Shepard:I’m going, I’m going.

Denver:WELL?

Shepard:Will you give me a damn minute? It’s really hard to pee with morning wood.

Denver:I’m sorry, but are you texting me while you’re touching your dick?

Shepard:No. I’m not touching it. I’m sitting down.

Denver:You’re SITTING to pee?

Shepard:It’s easier in the mornings! STOP JUDGING.

Denver:I didn’t say a thing.

Denver:What about now?

Shepard:I’m going to kiss you so hard.

Denver:That doesn’t have the same effect now that I know you’re madly in love with me.

Shepard:Like, Denver. I LIKED you.

Denver:GASP! Did you just use PAST TENSE?

Denver:…but you’re totally kidding, right?

Shepard:Guess we’ll see.

Shepard:I find it very funny we both sent each other comics for Christmas.

Shepard:I love these. I’ve never read a comic before (my brother wouldn’t let me touch his) so I’m pretty excited about these.

Denver:Did you open them?

Shepard:More demands. *eye roll* Hang on.

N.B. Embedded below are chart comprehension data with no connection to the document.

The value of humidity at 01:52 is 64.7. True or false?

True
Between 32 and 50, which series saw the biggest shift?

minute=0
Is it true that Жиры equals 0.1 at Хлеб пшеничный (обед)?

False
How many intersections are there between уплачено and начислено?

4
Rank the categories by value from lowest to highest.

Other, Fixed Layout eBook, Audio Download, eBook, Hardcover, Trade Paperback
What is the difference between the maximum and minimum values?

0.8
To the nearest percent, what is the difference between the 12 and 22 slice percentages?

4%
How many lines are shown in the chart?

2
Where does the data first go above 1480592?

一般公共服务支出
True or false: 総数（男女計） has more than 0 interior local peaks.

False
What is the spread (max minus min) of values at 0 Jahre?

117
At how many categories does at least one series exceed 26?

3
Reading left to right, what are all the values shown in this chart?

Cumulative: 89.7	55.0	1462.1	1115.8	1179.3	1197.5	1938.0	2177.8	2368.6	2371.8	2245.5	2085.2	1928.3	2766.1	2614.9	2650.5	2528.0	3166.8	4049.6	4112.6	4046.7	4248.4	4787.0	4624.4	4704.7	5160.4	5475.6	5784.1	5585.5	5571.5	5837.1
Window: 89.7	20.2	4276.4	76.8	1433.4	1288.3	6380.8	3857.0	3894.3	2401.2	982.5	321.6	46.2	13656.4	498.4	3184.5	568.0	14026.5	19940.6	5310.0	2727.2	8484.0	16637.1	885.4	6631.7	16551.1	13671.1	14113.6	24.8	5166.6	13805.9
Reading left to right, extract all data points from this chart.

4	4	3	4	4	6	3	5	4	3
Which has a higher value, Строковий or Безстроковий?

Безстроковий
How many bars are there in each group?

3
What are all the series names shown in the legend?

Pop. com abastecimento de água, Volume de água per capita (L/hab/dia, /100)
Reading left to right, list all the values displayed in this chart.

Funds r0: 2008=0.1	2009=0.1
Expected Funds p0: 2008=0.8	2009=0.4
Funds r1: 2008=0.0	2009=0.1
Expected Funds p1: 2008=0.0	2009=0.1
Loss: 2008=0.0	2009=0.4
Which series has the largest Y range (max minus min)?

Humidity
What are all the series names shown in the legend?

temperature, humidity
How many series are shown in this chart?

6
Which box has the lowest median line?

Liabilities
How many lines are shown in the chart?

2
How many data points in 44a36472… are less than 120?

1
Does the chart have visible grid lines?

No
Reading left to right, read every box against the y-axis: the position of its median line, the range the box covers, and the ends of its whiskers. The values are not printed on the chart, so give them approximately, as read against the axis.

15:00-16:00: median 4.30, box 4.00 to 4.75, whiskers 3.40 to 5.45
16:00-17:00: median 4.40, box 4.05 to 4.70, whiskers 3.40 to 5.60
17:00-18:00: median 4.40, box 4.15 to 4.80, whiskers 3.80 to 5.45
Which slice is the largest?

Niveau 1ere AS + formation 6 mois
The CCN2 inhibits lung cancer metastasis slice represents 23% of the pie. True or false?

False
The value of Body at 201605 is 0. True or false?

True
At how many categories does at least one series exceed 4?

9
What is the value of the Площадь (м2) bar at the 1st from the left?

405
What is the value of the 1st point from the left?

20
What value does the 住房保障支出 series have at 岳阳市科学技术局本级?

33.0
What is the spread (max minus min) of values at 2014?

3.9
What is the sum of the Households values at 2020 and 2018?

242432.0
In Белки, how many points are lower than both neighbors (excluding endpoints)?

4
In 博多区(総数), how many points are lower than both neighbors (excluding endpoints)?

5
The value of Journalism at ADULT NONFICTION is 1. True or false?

Denver:*waits impatiently*

Shepard:Well well well.

Denver:WELL?

Shepard:This might be my favorite Christmas present ever, and I once got a guitar AND an iPhone the same year.

Denver:Do you still like me?

Shepard:Yes, Denver. I still like you. I’m really fucking excited you’re coming here for college.

Denver:That’s four whole years I get to annoy you.

Denver:I’m coming early too. I got a journalism internship.

Shepard:The one for Bradford?

Denver:Yep.

Shepard:You’re telling me we get to spend the entire summer together too?